• _Objectif_:
Convertissez toutes les lignes des données ci-dessous en une liste JSON de chaînes, avec une chaîne par ligne et sans les lignes vides.

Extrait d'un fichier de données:

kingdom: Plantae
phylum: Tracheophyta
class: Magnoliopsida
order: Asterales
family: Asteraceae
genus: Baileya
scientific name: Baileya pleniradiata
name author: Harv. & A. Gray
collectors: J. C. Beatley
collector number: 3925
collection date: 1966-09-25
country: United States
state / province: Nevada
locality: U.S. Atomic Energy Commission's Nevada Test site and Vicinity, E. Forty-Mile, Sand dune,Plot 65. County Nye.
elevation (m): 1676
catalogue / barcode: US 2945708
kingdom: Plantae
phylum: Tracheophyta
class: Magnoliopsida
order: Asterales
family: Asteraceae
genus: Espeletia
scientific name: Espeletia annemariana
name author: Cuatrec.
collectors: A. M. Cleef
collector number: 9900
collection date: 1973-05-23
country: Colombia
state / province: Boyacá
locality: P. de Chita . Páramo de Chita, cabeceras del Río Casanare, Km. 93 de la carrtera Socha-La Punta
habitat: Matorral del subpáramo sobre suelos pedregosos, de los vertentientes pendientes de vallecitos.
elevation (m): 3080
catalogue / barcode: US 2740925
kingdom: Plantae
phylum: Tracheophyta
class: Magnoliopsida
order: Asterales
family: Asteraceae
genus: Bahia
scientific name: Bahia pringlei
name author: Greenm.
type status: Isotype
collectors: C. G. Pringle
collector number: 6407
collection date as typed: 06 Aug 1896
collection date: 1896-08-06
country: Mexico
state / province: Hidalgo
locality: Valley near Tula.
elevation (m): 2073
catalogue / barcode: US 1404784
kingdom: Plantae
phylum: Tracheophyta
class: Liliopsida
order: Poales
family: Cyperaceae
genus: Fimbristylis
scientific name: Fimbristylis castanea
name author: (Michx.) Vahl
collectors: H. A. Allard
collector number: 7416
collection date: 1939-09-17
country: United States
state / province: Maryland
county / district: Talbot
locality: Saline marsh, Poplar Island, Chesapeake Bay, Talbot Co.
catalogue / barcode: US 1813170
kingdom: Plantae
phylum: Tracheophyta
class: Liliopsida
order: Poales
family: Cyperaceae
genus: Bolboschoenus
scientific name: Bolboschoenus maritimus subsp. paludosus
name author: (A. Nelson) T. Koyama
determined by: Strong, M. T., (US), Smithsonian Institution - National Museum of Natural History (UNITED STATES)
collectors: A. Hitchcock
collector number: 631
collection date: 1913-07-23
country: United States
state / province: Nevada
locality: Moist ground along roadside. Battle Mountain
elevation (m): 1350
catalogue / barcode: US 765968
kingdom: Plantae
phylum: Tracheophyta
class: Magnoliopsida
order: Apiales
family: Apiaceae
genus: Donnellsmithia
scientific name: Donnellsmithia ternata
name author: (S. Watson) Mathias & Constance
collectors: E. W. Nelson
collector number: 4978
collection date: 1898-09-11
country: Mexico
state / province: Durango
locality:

• _Résultat obtenu_:
[
  "kingdom: Plantae",
  "phylum: Tracheophyta",
  "class: Magnoliopsida",
  "order: Asterales",
  "family: Asteraceae",
  "genus: Baileya",
  "scientific name: Baileya pleniradiata",
  "name author: Harv. & A. Gray",
  "collectors: J. C. Beatley",
  "collector number: 3925",
  "collection date: 1966-09-25",
  "country: United States",
  "state / province: Nevada",
  "locality: U.S. Atomic Energy Commission's Nevada Test site and Vicinity, E. Forty-Mile, Sand dune,Plot 65. County Nye.",
  "elevation (m): 1676",
  "catalogue / barcode: US 2945708",
  "kingdom: Plantae",
  "phylum: Tracheophyta",
  "class: Magnoliopsida",
  "order: Asterales",
  "family: Asteraceae",
  "genus: Espeletia",
  "scientific name: Espeletia annemariana",
  "name author: Cuatrec.",
  "collectors: A. M. Cleef",
  "collector number: 9900",
  "collection date: 1973-05-23",
  "country: Colombia",
  "state / province: Boyacá",
  "locality: P. de Chita . Páramo de Chita, cabeceras del Río Casanare, Km. 93 de la carrtera Socha-La Punta",
  "habitat: Matorral del subpáramo sobre suelos pedregosos, de los vertentientes pendientes de vallecitos.",
  "elevation (m): 3080",
  "catalogue / barcode: US 2740925",
  "kingdom: Plantae",
  "phylum: Tracheophyta",
  "class: Magnoliopsida",
  "order: Asterales",
  "family: Asteraceae",
  "genus: Bahia",
  "scientific name: Bahia pringlei",
  "name author: Greenm.",
  "type status: Isotype",
  "collectors: C. G. Pringle",
  "collector number: 6407",
  "collection date as typed: 06 Aug 1896",
  "collection date: 1896-08-06",
  "country: Mexico",
  "state / province: Hidalgo",
  "locality: Valley near Tula.",
  "elevation (m): 2073",
  "catalogue / barcode: US 1404784",
  "kingdom: Plantae",
  "phylum: Tracheophyta",
  "class: Liliopsida",
  "order: Poales",
  "family: Cyperaceae",
  "genus: Fimbristylis",
  "scientific name: Fimbristylis castanea",
  "name author: (Michx.) Vahl",
  "collectors: H. A. Allard",
  "collector number: 7416",
  "collection date: 1939-09-17",
  "country: United States",
  "state / province: Maryland",
  "county / district: Talbot",
  "locality: Saline marsh, Poplar Island, Chesapeake Bay, Talbot Co.",
  "catalogue / barcode: US 1813170",
  "kingdom: Plantae",
  "phylum: Tracheophyta",
  "class: Liliopsida",
  "order: Poales",
  "family: Cyperaceae",
  "genus: Bolboschoenus",
  "scientific name: Bolboschoenus maritimus subsp. paludosus",
  "name author: (A. Nelson) T. Koyama",
  "determined by: Strong, M. T., (US), Smithsonian Institution - National Museum of Natural History (UNITED STATES)",
  "collectors: A. Hitchcock",
  "collector number: 631",
  "collection date: 1913-07-23",
  "country: United States",
  "state / province: Nevada",
  "locality: Moist ground along roadside. Battle Mountain",
  "elevation (m): 1350",
  "catalogue / barcode: US 765968",
  "kingdom: Plantae",
  "phylum: Tracheophyta",
  "class: Magnoliopsida",
  "order: Apiales",
  "family: Apiaceae",
  "genus: Donnellsmithia",
  "scientific name: Donnellsmithia ternata",
  "name author: (S. Watson) Mathias & Constance",
  "collectors: E. W. Nelson",
  "collector number: 4978",
  "collection date: 1898-09-11",
  "country: Mexico",
  "state / province: Durango",
  "locality:"
]